Near-Optimal Algorithms for Linear Algebra in the Current Matrix Multiplication Time

In the numerical linear algebra community, it was suggested that to obtain nearly optimal bounds for various problems such as rank computation, finding a maximal linearly independent subset of columns (a basis), regression, or low-rank approximation, a natural way would be to resolve the main open question of Nelson and Nguyen (FOCS, 2013). This question is regarding the logarithmic factors in the sketching dimension of existing oblivious subspace embeddings that achieve constant-factor approximation. We show how to bypass this question using a refined sketching technique, and obtain optimal or nearly optimal bounds for these problems.

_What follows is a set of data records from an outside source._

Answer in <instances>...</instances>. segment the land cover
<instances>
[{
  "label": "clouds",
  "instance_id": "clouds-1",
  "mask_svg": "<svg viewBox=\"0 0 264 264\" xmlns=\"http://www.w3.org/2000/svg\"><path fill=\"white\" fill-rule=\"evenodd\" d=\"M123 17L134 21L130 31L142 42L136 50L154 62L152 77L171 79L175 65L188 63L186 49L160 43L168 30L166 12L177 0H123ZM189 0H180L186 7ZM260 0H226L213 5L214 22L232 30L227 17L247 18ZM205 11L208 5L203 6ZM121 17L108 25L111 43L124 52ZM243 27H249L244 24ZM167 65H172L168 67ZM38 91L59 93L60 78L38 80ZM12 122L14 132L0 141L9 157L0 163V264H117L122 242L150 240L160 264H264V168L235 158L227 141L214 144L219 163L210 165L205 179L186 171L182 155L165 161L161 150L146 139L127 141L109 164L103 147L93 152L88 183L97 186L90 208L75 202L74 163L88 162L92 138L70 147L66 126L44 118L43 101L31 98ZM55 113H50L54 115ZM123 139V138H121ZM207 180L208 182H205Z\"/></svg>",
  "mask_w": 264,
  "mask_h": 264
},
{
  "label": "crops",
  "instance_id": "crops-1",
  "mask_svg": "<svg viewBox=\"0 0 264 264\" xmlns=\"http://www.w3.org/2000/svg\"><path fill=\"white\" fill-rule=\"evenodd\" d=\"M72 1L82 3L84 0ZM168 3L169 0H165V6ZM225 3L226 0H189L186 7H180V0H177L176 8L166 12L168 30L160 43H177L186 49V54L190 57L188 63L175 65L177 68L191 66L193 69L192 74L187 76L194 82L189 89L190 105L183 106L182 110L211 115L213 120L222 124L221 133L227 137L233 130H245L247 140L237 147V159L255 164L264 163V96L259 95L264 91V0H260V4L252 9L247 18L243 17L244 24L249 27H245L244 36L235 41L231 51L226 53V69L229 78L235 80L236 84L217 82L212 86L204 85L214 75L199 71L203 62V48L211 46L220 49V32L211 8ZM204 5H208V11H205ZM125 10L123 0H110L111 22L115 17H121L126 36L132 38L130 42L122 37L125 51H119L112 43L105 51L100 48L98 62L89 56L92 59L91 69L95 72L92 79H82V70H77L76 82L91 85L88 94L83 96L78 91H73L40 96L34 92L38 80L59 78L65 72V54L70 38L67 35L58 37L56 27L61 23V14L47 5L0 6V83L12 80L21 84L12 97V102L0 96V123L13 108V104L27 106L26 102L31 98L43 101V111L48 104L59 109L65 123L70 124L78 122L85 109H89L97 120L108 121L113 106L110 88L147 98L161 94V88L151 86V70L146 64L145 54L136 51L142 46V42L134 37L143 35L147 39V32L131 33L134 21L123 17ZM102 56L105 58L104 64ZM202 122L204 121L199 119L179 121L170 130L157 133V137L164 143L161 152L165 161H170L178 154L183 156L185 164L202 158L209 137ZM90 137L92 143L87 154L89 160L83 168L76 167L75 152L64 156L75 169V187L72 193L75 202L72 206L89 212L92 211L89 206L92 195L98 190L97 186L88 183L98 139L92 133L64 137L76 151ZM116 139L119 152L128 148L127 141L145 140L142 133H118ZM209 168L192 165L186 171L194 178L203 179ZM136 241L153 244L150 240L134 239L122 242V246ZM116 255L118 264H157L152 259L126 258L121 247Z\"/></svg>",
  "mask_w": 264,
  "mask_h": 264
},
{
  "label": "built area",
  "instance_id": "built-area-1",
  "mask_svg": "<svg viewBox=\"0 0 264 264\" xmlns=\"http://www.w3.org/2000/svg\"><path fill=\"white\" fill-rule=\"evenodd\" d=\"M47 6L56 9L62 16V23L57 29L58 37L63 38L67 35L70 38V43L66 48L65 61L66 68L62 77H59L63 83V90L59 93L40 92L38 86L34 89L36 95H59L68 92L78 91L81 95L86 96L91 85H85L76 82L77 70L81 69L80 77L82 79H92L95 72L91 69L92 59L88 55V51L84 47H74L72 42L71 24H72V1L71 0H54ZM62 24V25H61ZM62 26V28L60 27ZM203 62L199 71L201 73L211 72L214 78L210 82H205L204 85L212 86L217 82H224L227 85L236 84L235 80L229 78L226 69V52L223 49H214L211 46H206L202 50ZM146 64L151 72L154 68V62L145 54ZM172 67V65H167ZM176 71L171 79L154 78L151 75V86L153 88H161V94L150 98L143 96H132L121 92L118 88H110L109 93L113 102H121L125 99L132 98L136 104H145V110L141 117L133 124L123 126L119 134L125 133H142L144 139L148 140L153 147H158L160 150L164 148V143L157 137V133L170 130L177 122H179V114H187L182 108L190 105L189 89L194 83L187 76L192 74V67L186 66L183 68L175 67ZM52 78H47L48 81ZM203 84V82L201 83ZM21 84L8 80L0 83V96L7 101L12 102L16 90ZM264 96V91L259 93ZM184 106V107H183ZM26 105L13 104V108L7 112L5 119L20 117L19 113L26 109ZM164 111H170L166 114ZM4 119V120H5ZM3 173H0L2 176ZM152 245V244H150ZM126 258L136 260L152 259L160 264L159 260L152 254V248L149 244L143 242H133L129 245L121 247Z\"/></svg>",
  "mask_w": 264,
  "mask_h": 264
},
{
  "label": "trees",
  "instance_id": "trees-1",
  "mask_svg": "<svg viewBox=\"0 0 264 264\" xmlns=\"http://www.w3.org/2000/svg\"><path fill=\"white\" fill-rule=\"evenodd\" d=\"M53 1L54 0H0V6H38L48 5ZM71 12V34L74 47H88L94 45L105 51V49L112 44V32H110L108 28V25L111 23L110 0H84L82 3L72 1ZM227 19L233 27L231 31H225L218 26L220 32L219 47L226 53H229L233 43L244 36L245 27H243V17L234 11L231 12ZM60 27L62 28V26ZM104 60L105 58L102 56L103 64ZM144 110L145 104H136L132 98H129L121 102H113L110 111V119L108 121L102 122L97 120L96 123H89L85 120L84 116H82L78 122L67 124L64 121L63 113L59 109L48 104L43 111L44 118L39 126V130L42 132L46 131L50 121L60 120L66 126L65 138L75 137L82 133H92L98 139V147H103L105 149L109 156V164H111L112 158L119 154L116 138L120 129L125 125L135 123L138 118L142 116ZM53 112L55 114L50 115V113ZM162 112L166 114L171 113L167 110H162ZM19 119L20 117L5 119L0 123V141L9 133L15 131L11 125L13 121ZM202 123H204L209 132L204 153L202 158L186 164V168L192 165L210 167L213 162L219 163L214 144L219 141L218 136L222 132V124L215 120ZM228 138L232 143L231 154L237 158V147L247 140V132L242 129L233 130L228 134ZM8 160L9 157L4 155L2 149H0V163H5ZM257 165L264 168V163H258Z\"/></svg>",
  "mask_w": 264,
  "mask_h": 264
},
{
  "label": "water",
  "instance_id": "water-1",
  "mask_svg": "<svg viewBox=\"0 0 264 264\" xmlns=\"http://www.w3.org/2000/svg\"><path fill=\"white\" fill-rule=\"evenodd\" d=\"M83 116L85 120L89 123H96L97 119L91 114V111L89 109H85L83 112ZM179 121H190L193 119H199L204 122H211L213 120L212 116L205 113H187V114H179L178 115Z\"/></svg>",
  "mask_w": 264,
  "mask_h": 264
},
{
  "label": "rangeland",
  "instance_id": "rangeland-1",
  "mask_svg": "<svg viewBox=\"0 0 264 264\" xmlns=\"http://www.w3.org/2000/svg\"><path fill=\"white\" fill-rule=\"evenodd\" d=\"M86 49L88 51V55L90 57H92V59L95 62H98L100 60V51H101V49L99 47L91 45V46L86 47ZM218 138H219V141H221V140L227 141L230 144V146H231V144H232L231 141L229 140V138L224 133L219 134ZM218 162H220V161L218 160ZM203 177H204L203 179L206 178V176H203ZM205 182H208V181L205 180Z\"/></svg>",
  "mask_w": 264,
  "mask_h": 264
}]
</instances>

A key technique we use is an explicit mapping of Indyk based on uncertainty principles and extractors, which after first applying known oblivious subspace embeddings, allows us to quickly spread out the mass of the vector so that sampling is now effective. We thereby avoid a logarithmic factor in the sketching dimension that is standard in bounds proven using the matrix Chernoff inequality. For the fundamental problems of rank computation and finding a basis, our algorithms improve Cheung, Kwok, and Lau (JACM, 2013), and are optimal to within a constant factor and a poly(log log(n))-factor, respectively. Further, for constant-factor regression and low-rank approximation we give the first optimal algorithms, for the current matrix multiplication exponent.